ASSIGNED TASK: Leave every image out, and return the rest of the data word for word.

DATA SECTION:

===

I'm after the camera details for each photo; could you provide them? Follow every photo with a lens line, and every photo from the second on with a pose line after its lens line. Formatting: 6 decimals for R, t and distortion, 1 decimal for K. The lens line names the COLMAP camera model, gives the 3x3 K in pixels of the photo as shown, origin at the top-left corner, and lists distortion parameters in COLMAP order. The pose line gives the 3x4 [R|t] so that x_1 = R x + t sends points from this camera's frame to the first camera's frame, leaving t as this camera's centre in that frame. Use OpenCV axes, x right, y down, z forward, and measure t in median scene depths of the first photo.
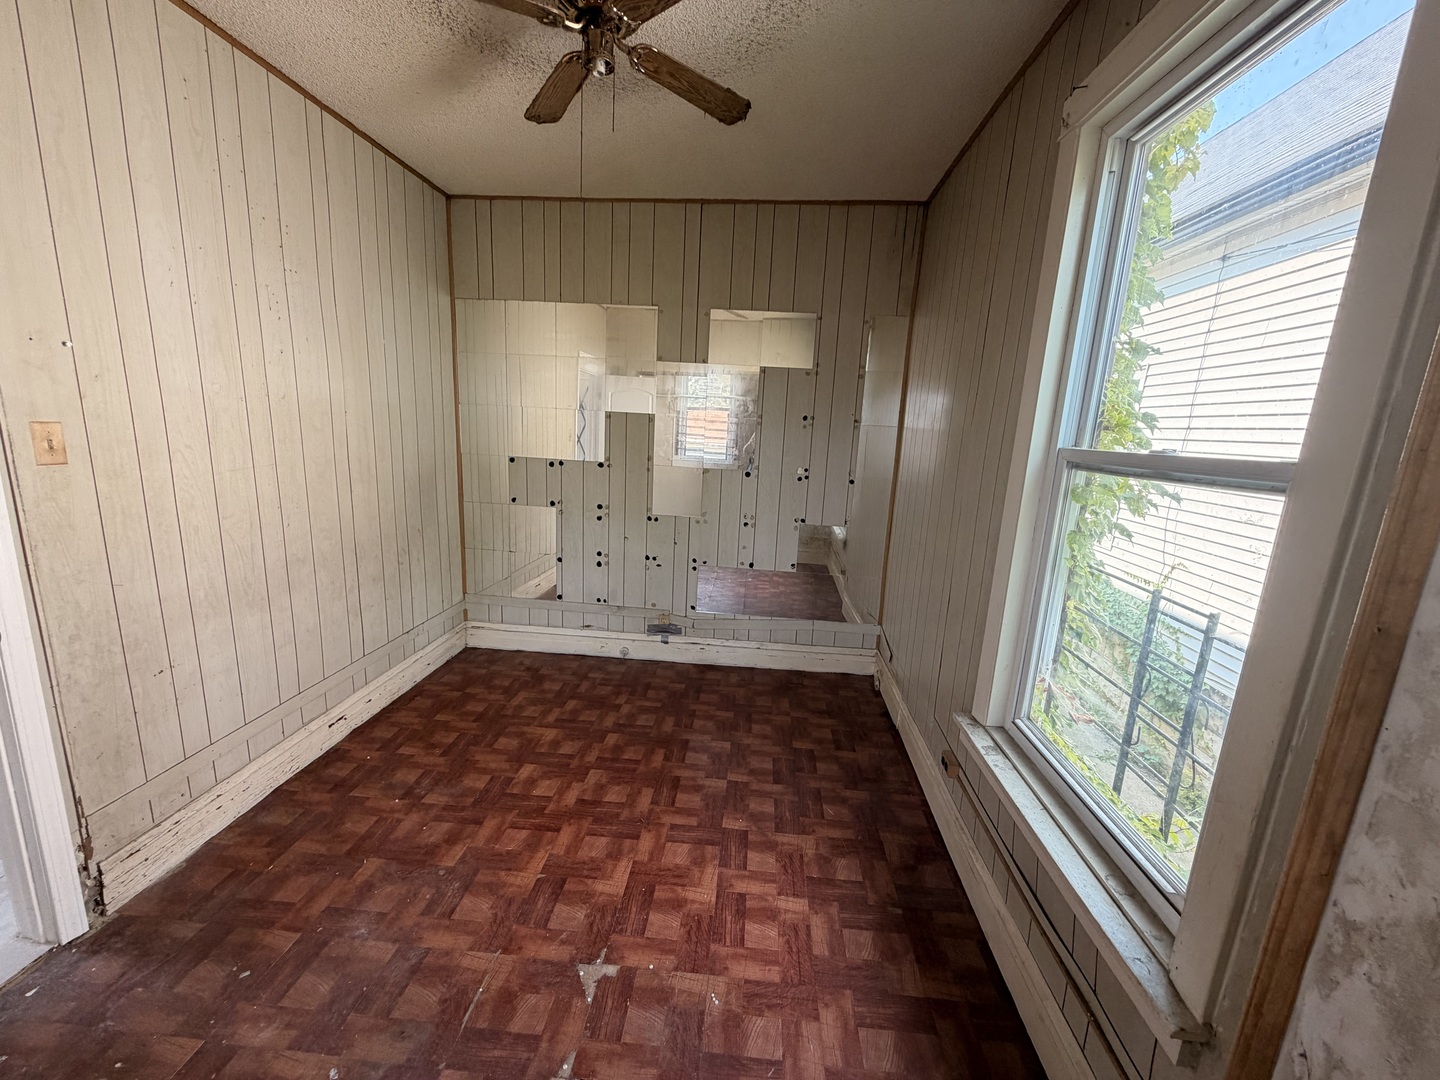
lens RADIAL K [[577.9, 0, 717.6], [0, 577.9, 544.0], [0, 0, 1]] dist [0.000671, 0.000061]
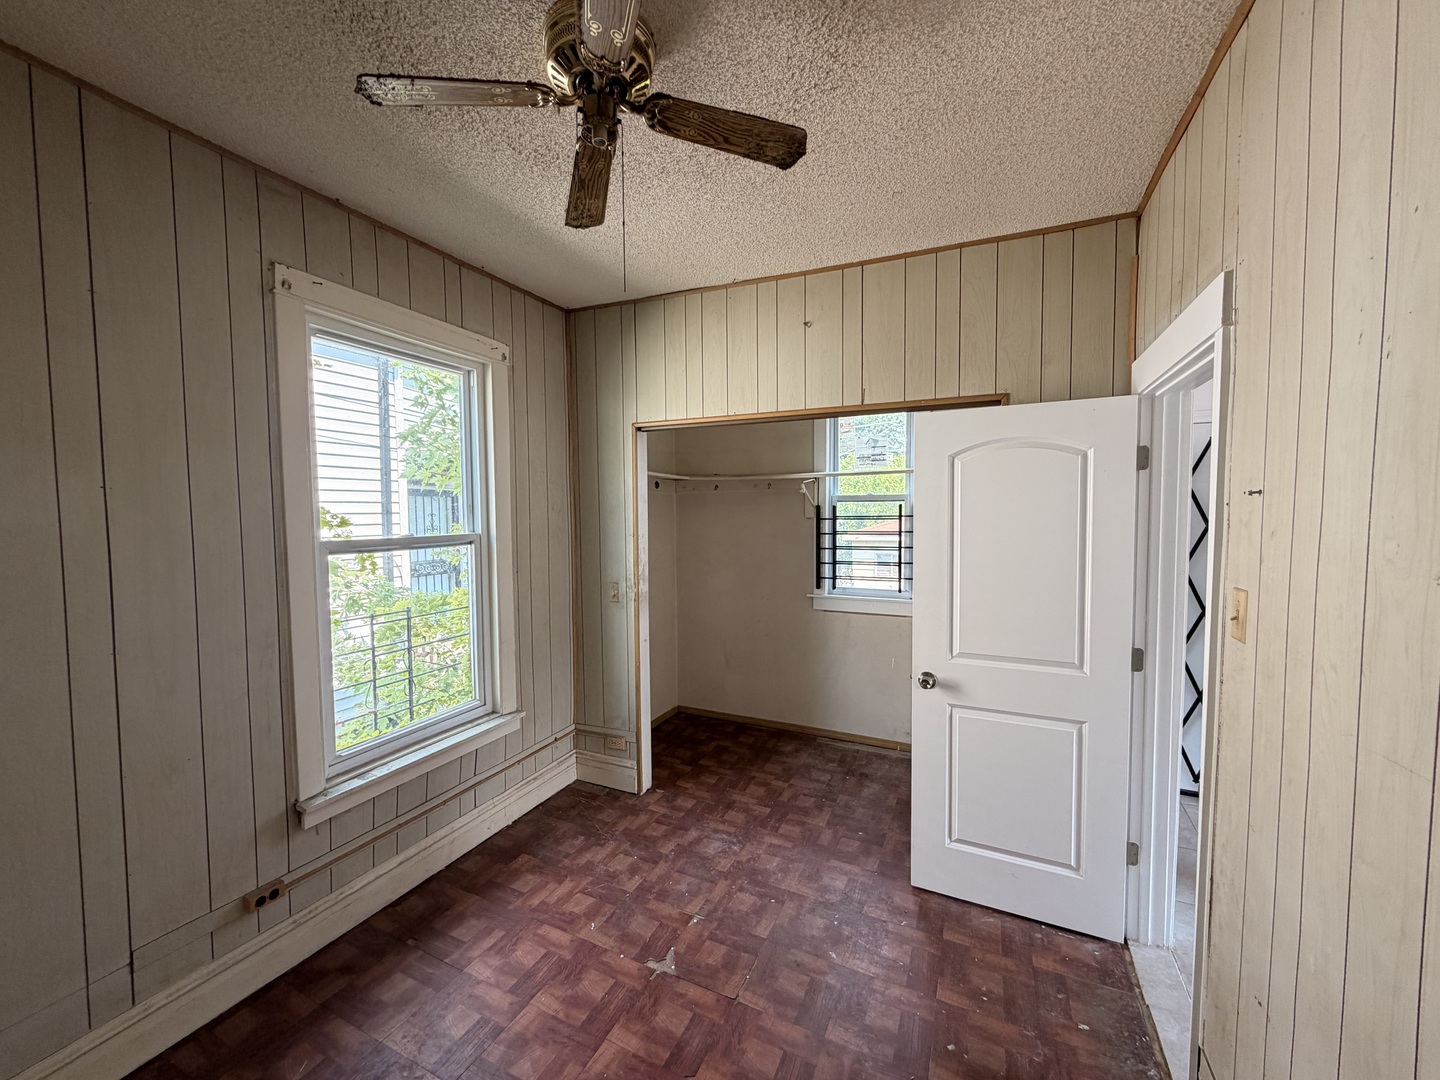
lens RADIAL K [[577.9, 0, 718.4], [0, 577.9, 541.0], [0, 0, 1]] dist [0.000671, 0.000061]
pose [[-0.935185, -0.063730, 0.348377, -0.680508], [0.030306, 0.965668, 0.258006, -0.462565], [-0.352859, 0.251842, -0.901147, 1.797846]]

===

REPLY:
I'm after the camera details for each photo; could you provide them? Follow every photo with a lens line, and every photo from the second on with a pose line after its lens line. Formatting: 6 decimals for R, t and distortion, 1 decimal for K. The lens line names the COLMAP camera model, gives the 3x3 K in pixels of the photo as shown, origin at the top-left corner, and lists distortion parameters in COLMAP order. The pose line gives the 3x4 [R|t] so that x_1 = R x + t sends points from this camera's frame to the first camera's frame, leaving t as this camera's centre in that frame. Use OpenCV axes, x right, y down, z forward, and measure t in median scene depths of the first photo.
lens RADIAL K [[577.9, 0, 717.6], [0, 577.9, 544.0], [0, 0, 1]] dist [0.000671, 0.000061]
lens RADIAL K [[577.9, 0, 718.4], [0, 577.9, 541.0], [0, 0, 1]] dist [0.000671, 0.000061]
pose [[-0.935185, -0.063730, 0.348377, -0.680508], [0.030306, 0.965668, 0.258006, -0.462565], [-0.352859, 0.251842, -0.901147, 1.797846]]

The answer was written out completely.